Monday, December 10, 2018

C024. The Bear and the Bull-Frog

24. Mr. Bear Catches Old Mr. Bull-Frog. Text Source: Uncle Remus, His Songs and His Sayings by Joel Chandler Harris. Online at Project Gutenberg. I have removed the frame material and standardized the spelling; click here for the original spelling plus all notes to the story.


THE BEAR and the BULL-FROG

Brer Bear, he took a notion that old Brer Bull-Frog was the man what fool him, and he say that he'd come up with him if it was a year afterwords. But it wasn't no year, and it wasn't no month, and more than dat, it wasn't scarcely a week, when by and by one day Brer Bear was going home from the taking of a bee-tree, and lo and beholds, who should he see but old Brer Bull-Frog sitting out on the edge of the mud-muddle fast asleep!


Brer Bear drop his axe, he did, and creep up, and reach out with his paw, and scoop old Brer Bull-Frog in just this away. He scoop him in, and there he was.


When Brer Bear got his clampers on him good, he sat down and talk at him. "Howdy, Brer Bull-Frog, howdy! An' how yo' family? I hope they are well, Brer Bull-Frog, 'cause this day you got some business with me what'll last you a mighty long time."


Brer Bull-Frog, he don't know what to say. He don't know what's up, and he don't say nothing. Old Brer Bear he keep running on, "You are the man what took an' fool me 'bout Brer Rabbit the other day. You had yo' fun, Brer Bull-Frog, an' now I'll get mine."

Then Brer Bull-Frog, he begin to get scared, he did, and he up and say, "What I been doin', Brer Bear? How I been foolin' you?"


Then Brer Bear laugh, and make like he don't know, but he keep on talking. "'Oh, no, Brer Bull-Frog! You ain't the man what stick yo' head up out of the water an' tell me Brer Rabbit done gone on by. Oh, no! You ain't the man. I bound you ain't. 'Bout that time, you was at home with yo' family, where you always is. I don't know where you was, but I knows where you is, Brer Bull-Frog, and it's you and me for it. After the sun goes down this day you don't fool no more folks going 'long this road."

Course, Brer Bull-Frog don't know what Brer Bear driving at, but he know something had to be done, and that mighty soon, 'cause Brer Bear begun to snap his jaws together and foam at the mouth, and Brer Bull-Frog holler out, "Oh, pray, Brer Bear! Let me off this time, an' I won't never do so no mo'. Oh, pray, Brer Bear! Do let me off this time, an' I'll show you the fattest bee-tree in the woods."

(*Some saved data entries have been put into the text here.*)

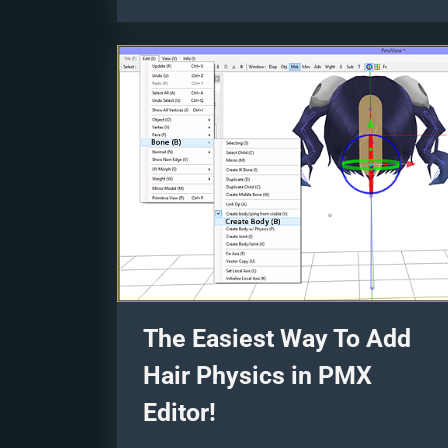
Images”
The Easiest Way To Add
Hair Physics in PMX
Editor!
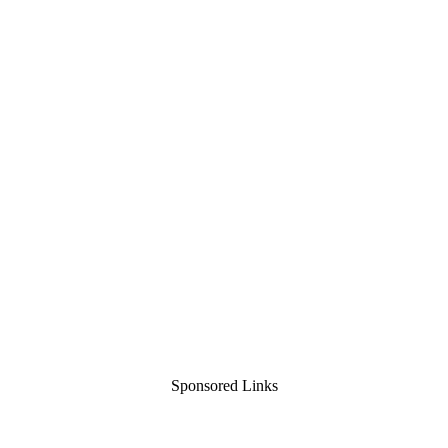
Sponsored Links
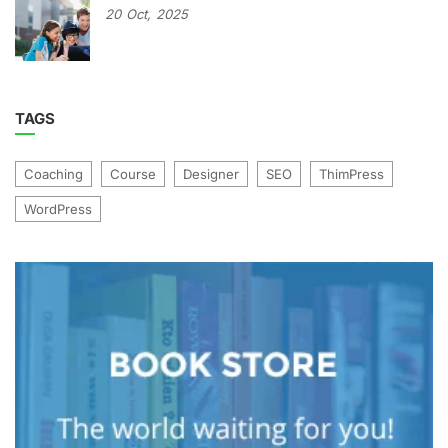
20
Oct,
2025
TAGS
Coaching
Course
Designer
SEO
ThimPress
WordPress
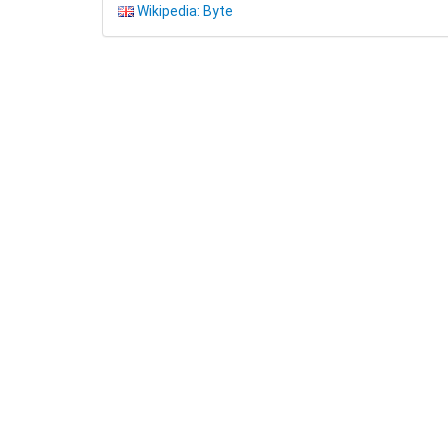
Wikipedia: Byte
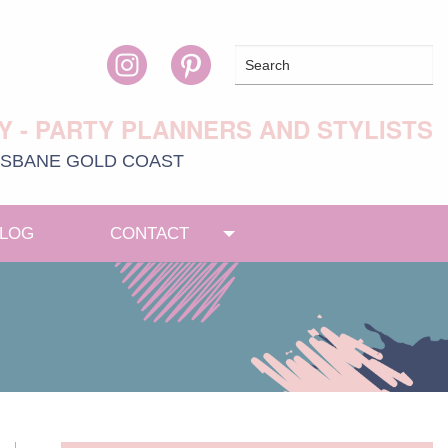
Y - PARTY PLANNERS AND STYLISTS
ISBANE
GOLD COAST
LOG
CONTACT
Toggle menu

Old Brer Bear, he chomp his toothies and foam at the mouth.

Brer Bull-Frog he just up and squall, "Oh, pray, Brer Bear! I won't never do so no mo'! Oh, pray, Brer Bear! Let me off this time!"

But old Brer Bear say he going to make way with him, and then he sat and study, old Brer Bear did, how he going to squench Brer Bull-Frog. He know he can't drown him, and he ain't got no fire for to burn him, and he get mighty pestered.

By and by old Brer Bull-Frog, he sort stop his crying and his boo-hooing, and he up and say, "If you goin' to kill me, Brer Bear, carry me to that big flat rock out there on the edge of the mill-pond, where I can see my family, and after I see 'em, then you can take yo' axe and sqush me."

This look so fair and square that Brer Bear he agree, and he take old Brer Bull-Frog by one of his behind legs, and sling his axe on his shoulder, and off he put for the big flat rock. When he get there he lay Brer Bullfrog down on the rock, and Brer Bull-Frog make like he looking 'round for his folks.


Den Brer Bear, he draw long breath and pick up his axe.


Then he spit in his hands and draw back and come down on the rock—pow!


'Twixt the time when Brer Bear raise up with his axe and when he come down with it, old Brer Bull-Frog he leaped up and dove down in the mill-pond, kerblink-kerblunk!


En when he riz way out in the pond he riz a-singin', and this here's the song what he sing:

Ingle-go-jang, my joy, my joy-
Ingle-go-jang, my joy!
I'm right at home, my joy, my joy-
Ingle-go-jang, my joy!



A funny song now, I expect, but it weren't funny in them days, and it wouldn't be funny now if folks know'd much about the Bull-Frog language ez they used to. That's what.